Exercise brief – Return verbatim only the lines of the material starting at its first line and ending at the line that contains "2019)…: 2019)… -> 2011)…", with both of those lines included.

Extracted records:
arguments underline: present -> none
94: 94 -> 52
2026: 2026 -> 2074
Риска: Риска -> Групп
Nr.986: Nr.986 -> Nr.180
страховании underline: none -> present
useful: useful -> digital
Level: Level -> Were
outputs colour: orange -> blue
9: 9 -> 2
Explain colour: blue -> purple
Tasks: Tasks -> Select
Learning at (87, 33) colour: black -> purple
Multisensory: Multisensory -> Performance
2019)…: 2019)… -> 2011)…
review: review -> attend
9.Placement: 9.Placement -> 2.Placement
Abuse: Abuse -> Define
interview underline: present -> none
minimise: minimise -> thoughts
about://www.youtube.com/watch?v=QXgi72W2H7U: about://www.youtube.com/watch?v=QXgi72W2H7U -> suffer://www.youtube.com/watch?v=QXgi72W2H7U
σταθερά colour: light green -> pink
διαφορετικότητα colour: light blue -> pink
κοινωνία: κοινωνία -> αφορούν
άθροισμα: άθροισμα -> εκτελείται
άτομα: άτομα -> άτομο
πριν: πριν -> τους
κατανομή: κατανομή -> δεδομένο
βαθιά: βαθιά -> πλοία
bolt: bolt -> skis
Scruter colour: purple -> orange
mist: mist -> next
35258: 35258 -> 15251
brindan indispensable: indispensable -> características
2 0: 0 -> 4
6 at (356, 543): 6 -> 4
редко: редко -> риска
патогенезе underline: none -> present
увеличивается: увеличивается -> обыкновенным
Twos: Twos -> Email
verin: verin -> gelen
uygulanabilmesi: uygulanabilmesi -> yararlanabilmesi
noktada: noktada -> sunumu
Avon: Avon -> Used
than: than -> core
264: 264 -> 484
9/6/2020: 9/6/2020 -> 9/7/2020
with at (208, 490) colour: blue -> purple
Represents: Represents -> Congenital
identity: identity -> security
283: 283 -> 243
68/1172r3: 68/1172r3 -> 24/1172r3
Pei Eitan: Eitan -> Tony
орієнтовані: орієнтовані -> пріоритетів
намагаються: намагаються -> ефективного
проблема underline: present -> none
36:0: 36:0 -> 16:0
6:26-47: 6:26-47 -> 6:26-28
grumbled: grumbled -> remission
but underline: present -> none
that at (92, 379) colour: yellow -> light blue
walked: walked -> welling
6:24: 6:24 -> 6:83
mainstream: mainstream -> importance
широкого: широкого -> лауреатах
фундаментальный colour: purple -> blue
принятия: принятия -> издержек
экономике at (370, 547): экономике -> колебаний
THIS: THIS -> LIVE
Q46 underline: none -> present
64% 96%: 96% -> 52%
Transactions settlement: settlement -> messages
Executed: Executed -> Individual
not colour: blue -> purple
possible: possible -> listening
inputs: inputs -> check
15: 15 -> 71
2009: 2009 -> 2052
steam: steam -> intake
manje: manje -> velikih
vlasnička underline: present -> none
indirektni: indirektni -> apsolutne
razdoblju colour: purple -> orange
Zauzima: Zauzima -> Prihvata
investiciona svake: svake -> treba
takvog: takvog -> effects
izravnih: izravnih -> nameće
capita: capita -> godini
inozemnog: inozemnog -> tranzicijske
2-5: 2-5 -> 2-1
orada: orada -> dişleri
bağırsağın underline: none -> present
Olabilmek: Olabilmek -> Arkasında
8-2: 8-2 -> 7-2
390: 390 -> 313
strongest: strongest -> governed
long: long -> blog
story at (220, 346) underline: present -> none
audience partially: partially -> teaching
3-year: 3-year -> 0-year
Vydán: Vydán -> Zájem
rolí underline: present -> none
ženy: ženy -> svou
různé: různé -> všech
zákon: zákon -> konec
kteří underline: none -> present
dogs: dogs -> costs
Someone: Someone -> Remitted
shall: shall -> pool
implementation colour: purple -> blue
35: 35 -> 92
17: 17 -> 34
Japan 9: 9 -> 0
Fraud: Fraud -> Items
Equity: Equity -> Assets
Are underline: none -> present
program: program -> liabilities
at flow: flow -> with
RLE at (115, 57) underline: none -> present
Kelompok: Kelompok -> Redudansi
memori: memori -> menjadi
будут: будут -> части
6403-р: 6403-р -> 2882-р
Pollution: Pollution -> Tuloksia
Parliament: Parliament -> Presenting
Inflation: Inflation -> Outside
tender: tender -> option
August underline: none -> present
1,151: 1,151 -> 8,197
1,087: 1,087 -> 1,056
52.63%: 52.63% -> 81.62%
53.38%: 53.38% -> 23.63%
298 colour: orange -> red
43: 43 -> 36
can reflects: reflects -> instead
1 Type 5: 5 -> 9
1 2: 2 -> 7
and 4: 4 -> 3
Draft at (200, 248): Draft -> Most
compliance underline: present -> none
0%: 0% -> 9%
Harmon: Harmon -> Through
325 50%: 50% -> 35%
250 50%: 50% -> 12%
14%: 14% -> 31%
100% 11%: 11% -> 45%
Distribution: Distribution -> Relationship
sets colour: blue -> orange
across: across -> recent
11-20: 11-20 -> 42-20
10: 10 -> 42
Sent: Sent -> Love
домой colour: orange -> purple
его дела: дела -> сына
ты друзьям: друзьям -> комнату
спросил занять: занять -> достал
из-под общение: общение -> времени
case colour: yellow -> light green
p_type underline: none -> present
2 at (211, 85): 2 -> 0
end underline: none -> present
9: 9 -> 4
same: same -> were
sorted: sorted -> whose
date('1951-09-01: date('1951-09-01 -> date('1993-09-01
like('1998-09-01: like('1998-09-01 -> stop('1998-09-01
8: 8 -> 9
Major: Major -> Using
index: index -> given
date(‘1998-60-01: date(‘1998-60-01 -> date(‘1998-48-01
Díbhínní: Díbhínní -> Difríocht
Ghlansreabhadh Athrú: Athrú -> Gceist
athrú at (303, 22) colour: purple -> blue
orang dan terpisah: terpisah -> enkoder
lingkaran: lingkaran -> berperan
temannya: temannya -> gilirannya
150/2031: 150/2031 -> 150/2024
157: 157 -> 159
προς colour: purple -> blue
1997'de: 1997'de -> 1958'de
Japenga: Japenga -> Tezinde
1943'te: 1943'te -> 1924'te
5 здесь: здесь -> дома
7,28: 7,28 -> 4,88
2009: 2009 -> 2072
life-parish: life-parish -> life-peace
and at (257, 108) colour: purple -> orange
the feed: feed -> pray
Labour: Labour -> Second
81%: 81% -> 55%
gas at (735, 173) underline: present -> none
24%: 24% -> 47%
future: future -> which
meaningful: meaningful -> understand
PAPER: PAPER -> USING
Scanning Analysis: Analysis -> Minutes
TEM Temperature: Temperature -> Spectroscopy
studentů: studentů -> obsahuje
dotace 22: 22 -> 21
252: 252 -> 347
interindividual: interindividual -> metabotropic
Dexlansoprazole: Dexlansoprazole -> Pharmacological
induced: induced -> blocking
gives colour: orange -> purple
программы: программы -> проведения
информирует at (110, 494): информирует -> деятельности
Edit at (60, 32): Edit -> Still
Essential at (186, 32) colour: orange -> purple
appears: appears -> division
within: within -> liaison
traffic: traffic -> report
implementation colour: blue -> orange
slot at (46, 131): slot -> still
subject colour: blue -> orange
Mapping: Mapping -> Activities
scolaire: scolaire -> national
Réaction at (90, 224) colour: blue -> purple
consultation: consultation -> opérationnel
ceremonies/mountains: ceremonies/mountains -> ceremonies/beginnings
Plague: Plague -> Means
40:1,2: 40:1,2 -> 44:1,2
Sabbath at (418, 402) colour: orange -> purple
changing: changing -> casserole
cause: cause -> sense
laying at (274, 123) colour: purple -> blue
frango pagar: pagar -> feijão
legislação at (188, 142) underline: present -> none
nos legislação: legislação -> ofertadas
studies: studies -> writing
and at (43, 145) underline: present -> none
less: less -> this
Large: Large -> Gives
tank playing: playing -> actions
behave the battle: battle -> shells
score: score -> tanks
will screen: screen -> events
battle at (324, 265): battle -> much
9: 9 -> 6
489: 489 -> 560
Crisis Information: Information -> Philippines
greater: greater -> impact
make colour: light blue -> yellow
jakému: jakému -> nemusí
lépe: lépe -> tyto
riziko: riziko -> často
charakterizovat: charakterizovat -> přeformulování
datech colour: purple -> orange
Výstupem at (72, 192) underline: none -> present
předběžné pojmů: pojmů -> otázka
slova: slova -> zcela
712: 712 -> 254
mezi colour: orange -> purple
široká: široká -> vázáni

Exercise output –
arguments underline: present -> none
94: 94 -> 52
2026: 2026 -> 2074
Риска: Риска -> Групп
Nr.986: Nr.986 -> Nr.180
страховании underline: none -> present
useful: useful -> digital
Level: Level -> Were
outputs colour: orange -> blue
9: 9 -> 2
Explain colour: blue -> purple
Tasks: Tasks -> Select
Learning at (87, 33) colour: black -> purple
Multisensory: Multisensory -> Performance
2019)…: 2019)… -> 2011)…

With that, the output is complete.